Here, the Loan Agreement provides that Pennsylvania law applies. [11] Because I conclude that the parties’ agreement bears a reasonable relationship to Pennsylvania, I will respect the parties’ contractual choice of law provision. But see In re Eagle Enterprises, Inc., 237 B.R. 269, 273-74 (E.D. Pa. 1999) . [12]

Therefore, I begin by reviewing the Pennsylvania UCC to determine the nature of the secured property (collateral).

D. The Parent Account Is “Investment Property” under the Pennsylvania UCC

1.

Under the Pennsylvania UCC, a “deposit account” is a

demand, time, savings, passbook or similar account maintained with a bank. The term does not include investment property or accounts evidenced by an instrument.

13 Pa. C.S.A. § 9102.

The Pennsylvania UCC defines “investment property” as a

security whether certificated or uncertificated, security entitlement, securities account, commodity contract or commodity account.

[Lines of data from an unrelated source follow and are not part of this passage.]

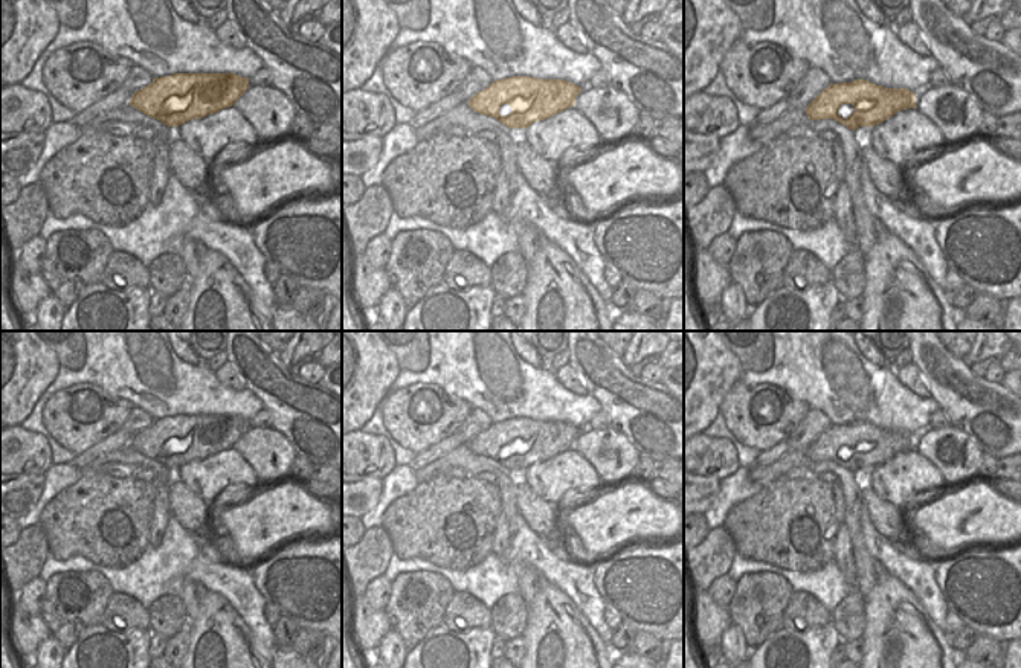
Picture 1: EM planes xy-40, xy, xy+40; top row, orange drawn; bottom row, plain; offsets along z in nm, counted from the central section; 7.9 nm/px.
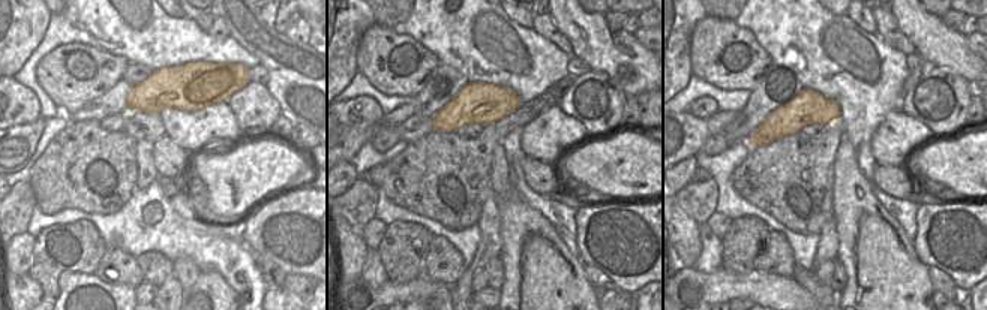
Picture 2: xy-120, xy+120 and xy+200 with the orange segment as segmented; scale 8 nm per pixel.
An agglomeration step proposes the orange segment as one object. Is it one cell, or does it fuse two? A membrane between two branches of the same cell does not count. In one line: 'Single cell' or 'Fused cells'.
Single cell.

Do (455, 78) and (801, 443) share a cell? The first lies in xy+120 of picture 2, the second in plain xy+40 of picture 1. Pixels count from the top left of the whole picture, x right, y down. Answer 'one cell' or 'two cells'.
one cell

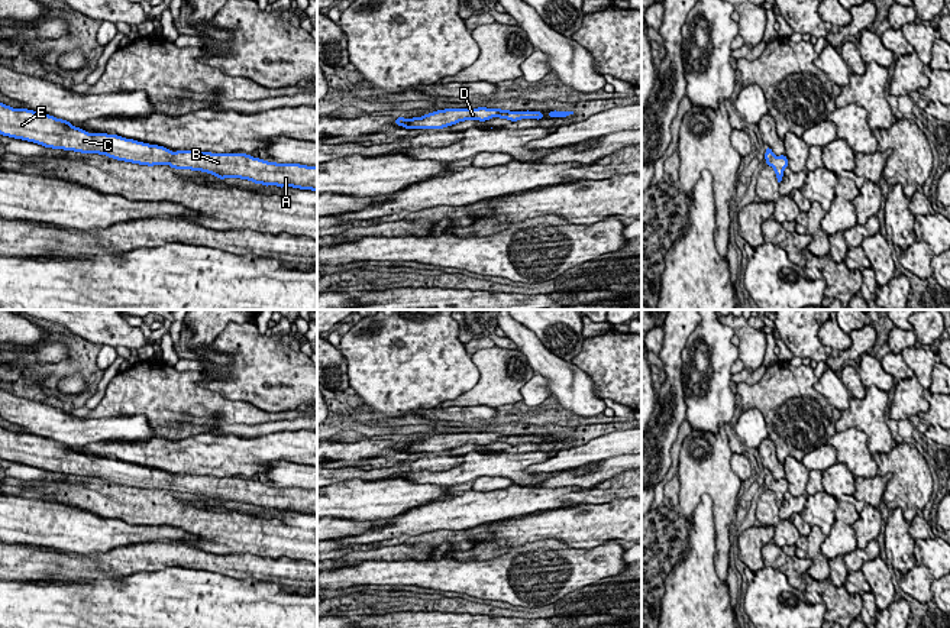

13 Pa. C.S.A. §9102 (emphasis added).

As explained in Comment 6 to §9102, the term investment property

includes a “securities account” in order to facilitate transactions in which a debtor wishes to create a security interest in all of the investment positions held through a particular account rather than in particular positions carried in the account.

Id. (emphasis added).

The terms deposit account and “investment property” are mutually exclusive. This is so for all types of investment property, including securities and security entitlements, or shares in a money-market mutual fund, even if the shares are redeemable by check. As specified in Cmt. 12, 13 Pa. C.S. § §9102.

The terms, “security,” [13] “security entitlement,” [14] “securities account” and related terms are defined in Article 8 of the Pennsylvania UCC. Most pertinent in this case is the definition of a “securities account:”

an account to which a financial asset is or may be credited in accordance with an agreement under which the person maintaining the account undertakes to treat the person for whom the account is maintained as entitled to exercise the rights that comprise the financial asset.

13 Pa. C.S.A. §8501 (emphasis added).

A “financial asset” is defined in relevant part as

(1) a security; or . . . (3) any property that is held by a security intermediary for another person in a securities account if the securities intermediary has expressly agreed with the other person that the property is to be treated as a financial asset under this division. . . .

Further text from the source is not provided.